Le Pape s’interroge sur la manière dont l’éthique théologique peut contribuer à ce leadership, mais il dit apprécier «l’intuition» de se retrouver en réseau, venant des cinq continents pour se vouer à la réflexion éthique avec un prisme théologique pour trouver en lui «des ressources nouvelles et efficaces qui peuvent conduire à des analyses spécifiques, mobiliser des énergies de manière ordonnée et une praxis pleine de compassion et attentive aux drames humains, pour les accompagner avec un soin miséricordieux».

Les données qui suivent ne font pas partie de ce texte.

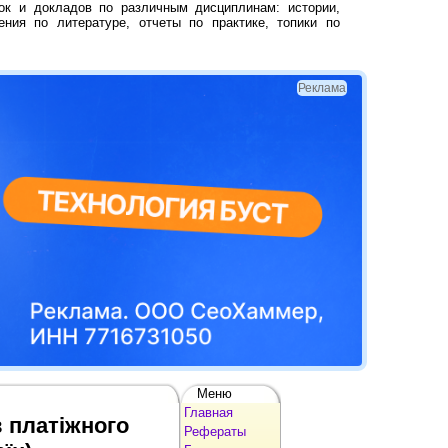
ок и докладов по различным дисциплинам: истории,
ения по литературе, отчеты по практике, топики по
Реклама
Меню
Главная
 платіжного
Рефераты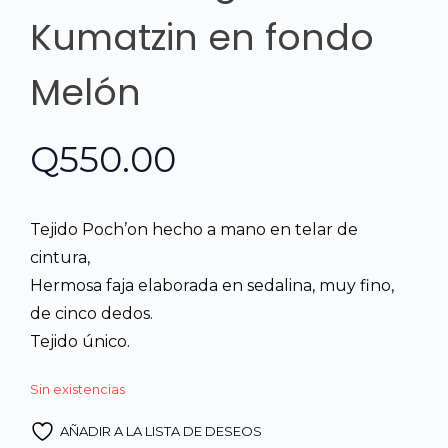
Kumatzin en fondo
Melón
Q
550.00
Tejido Poch’on hecho a mano en telar de
cintura,
Hermosa faja elaborada en sedalina, muy fino,
de cinco dedos.
Tejido único.
Sin existencias
AÑADIR A LA LISTA DE DESEOS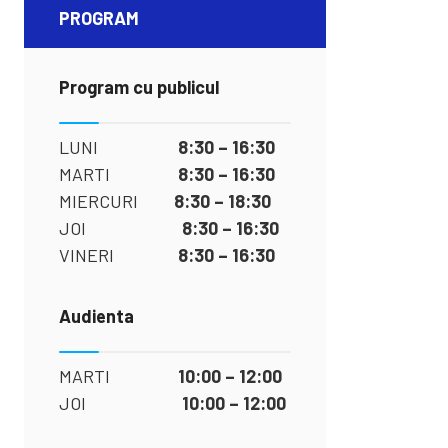
PROGRAM
Program cu publicul
LUNI
8:30 – 16:30
MARTI
8:30 – 16:30
MIERCURI
8:30 – 18:30
JOI
8:30 – 16:30
VINERI
8:30 – 16:30
Audienta
MARTI
10:00 – 12:00
JOI
10:00 – 12:00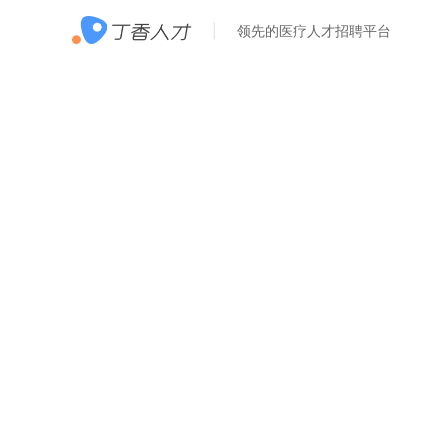
领先的医疗人才招聘平台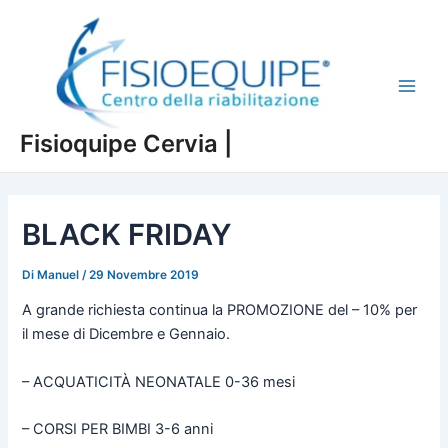
Vai
al
contenuto
Main
Fisioquipe Cervia |
Men
BLACK FRIDAY
Di
Manuel
/
29 Novembre 2019
A grande richiesta continua la PROMOZIONE del – 10% per
il mese di Dicembre e Gennaio.
– ACQUATICITÀ NEONATALE 0-36 mesi
– CORSI PER BIMBI 3-6 anni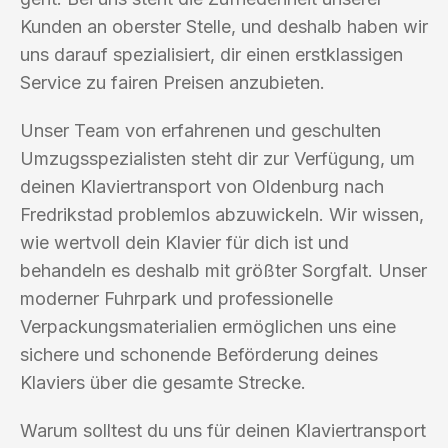
Kunden an oberster Stelle, und deshalb haben wir
uns darauf spezialisiert, dir einen erstklassigen
Service zu fairen Preisen anzubieten.
Unser Team von erfahrenen und geschulten
Umzugsspezialisten steht dir zur Verfügung, um
deinen Klaviertransport von Oldenburg nach
Fredrikstad problemlos abzuwickeln. Wir wissen,
wie wertvoll dein Klavier für dich ist und
behandeln es deshalb mit größter Sorgfalt. Unser
moderner Fuhrpark und professionelle
Verpackungsmaterialien ermöglichen uns eine
sichere und schonende Beförderung deines
Klaviers über die gesamte Strecke.
Warum solltest du uns für deinen Klaviertransport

Dans le préambule de la Constitution apostolique Veritatis Gaudium, le Pape énonçait d’ailleurs «des critères de fond pour un renouvellement et un nouvel élan des études ecclésiastiques» et parmi eux se trouvait justement «l’importance d’un ‘dialogue à tout va’ qui est à la base d’une ouverture inter et trans-disciplinaire, également vital pour (…) l’éthique théologique». Il y soulignait également «la nécessite urgente de mettre en réseau différentes institutions qui promeuvent des études ecclésiastiques dans le monde. Le Pape encourage ainsi ces «cultivateurs de l’éthique théologique» à poursuivre leurs réflexions et débats, sans émettre de jugements mais en indiquant le chemin, fidèles à la Parole de Dieu.